The Fearless Vampire Killers: The Challenge of Comedy Horror

            This suggests humor?

Successful comedy horror is notoriously difficult to catch on film. There is not a strict quotient that decides how many laughs should precede how many gasps. It’s seems that a director’s intuition is the best marker. That said, Roman Polanski is not known for humor – not then, not now.

When Abbott and Costello Meet Frankenstein is a leading exponent of the genre, you know you’re in trouble. Mel Brook’s managed to pull it off with Young Frankenstein, but Brooks is likely a comic genius.

Roman Polanski’s comedy horror The Fearless Vampire Killers (1967) is neither a good comedy or an effective horror film. For laughs, Polanski most often offers clownish behaviour; for chills, he pursues embedded tropes – from spooky, medieval castles to pale-faced, aristocratic vampires.

                 Sharon Tate / Roman Polanski

The film is set in Transylvania, possibly in the 19th century.

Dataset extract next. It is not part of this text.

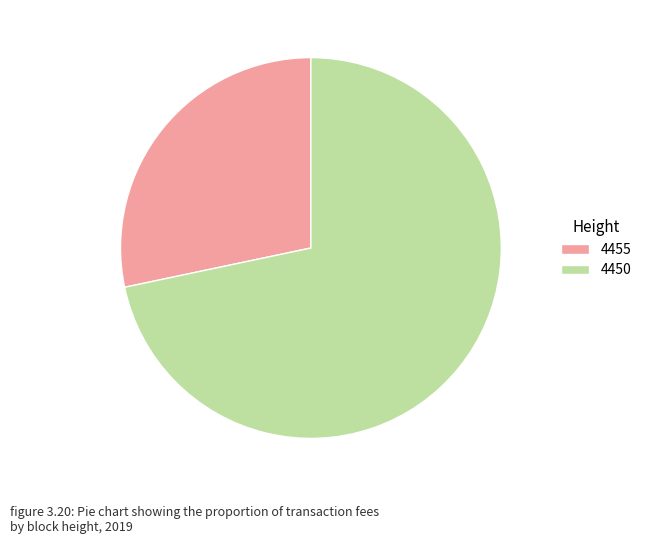

Which has a higher value, 4455 or 4450?

4450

Professor Abronsius (Jack MacGowran) and his apprentice Alfred (Roman Polanski) are vampire hunters. They get around the snowy landscape in a horse-drawn sleigh, which is used for a few slap-stick routines.

Abronsius is too old for the gig and Alfred is too dumb. Of note, Polanski’s soon-to-be-girlfriend Sharon Tate plays someone named Sarah and doesn’t have much to do but look beautiful and brainless.

               Every Gothic vampire needs an Igor

Perhaps one reason – the main reason – The Fearless Vampire Killers doesn’t work is because it was made by Roman Polanski. How an ostensible comedy came his way is puzzling – for with a resume that includes Knife in the Water, Repulsion, and Cul-de-sac, how did he get backing for a vampire spoof?

I know – the answer can be googled, but still, the question does remain – and it will, forever.